── Entries provided ──

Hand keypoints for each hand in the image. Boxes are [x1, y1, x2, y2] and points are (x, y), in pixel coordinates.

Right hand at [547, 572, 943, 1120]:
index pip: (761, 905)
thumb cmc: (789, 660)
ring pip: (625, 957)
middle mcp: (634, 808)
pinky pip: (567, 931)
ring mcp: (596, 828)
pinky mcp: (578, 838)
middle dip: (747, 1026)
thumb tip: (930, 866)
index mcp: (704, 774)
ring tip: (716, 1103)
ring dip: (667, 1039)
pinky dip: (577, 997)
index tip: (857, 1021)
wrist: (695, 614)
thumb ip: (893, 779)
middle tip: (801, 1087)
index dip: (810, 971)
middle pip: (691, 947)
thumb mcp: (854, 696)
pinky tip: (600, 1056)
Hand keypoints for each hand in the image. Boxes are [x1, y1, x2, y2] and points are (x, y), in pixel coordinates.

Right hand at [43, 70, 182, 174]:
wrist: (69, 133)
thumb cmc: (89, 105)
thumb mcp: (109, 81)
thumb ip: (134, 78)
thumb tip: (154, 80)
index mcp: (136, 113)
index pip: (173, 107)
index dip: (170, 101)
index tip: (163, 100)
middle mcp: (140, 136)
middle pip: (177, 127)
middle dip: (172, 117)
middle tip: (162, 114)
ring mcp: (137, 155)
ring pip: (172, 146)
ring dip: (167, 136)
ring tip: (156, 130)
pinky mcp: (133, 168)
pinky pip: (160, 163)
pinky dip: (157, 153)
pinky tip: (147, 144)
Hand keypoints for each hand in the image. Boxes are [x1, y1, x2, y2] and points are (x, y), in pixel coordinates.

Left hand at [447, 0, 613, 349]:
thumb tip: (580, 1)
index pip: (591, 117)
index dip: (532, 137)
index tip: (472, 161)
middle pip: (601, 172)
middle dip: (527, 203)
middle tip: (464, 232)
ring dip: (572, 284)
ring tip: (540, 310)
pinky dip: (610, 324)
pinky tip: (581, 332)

───

**Problem to solve:**
Take the lines above from the one containing "index dip: (810, 971)" down to the one containing "middle tip: (464, 232)", and transcribe them exactly, both ends included.

**Finished task:**
index dip: (810, 971)
middle pip: (691, 947)
thumb mcp: (854, 696)
pinky tip: (600, 1056)
Hand keypoints for each hand in the image. Boxes are [x1, y1, x2, y2] and points are (x, y), in pixel coordinates.

Right hand at [43, 70, 182, 174]:
wrist: (69, 133)
thumb cmc: (89, 105)
thumb mcp: (109, 81)
thumb ip: (134, 78)
thumb tip: (154, 80)
index mcp: (136, 113)
index pip: (173, 107)
index dip: (170, 101)
index tip: (163, 100)
middle mcp: (140, 136)
middle pip: (177, 127)
middle dip: (172, 117)
middle tip: (162, 114)
ring mcp: (137, 155)
ring pip: (172, 146)
ring dip: (167, 136)
ring tip: (156, 130)
pinky mcp: (133, 168)
pinky pip: (160, 163)
pinky dip: (157, 153)
pinky tip: (147, 144)
Hand keypoints for each hand in the image. Boxes are [x1, y1, x2, y2] and points are (x, y), in pixel coordinates.

Left hand at [447, 0, 613, 349]:
thumb tip: (580, 1)
index pip: (591, 117)
index dip: (532, 137)
index tip: (472, 161)
middle pip: (601, 172)
middle dip: (527, 203)
middle tip: (464, 232)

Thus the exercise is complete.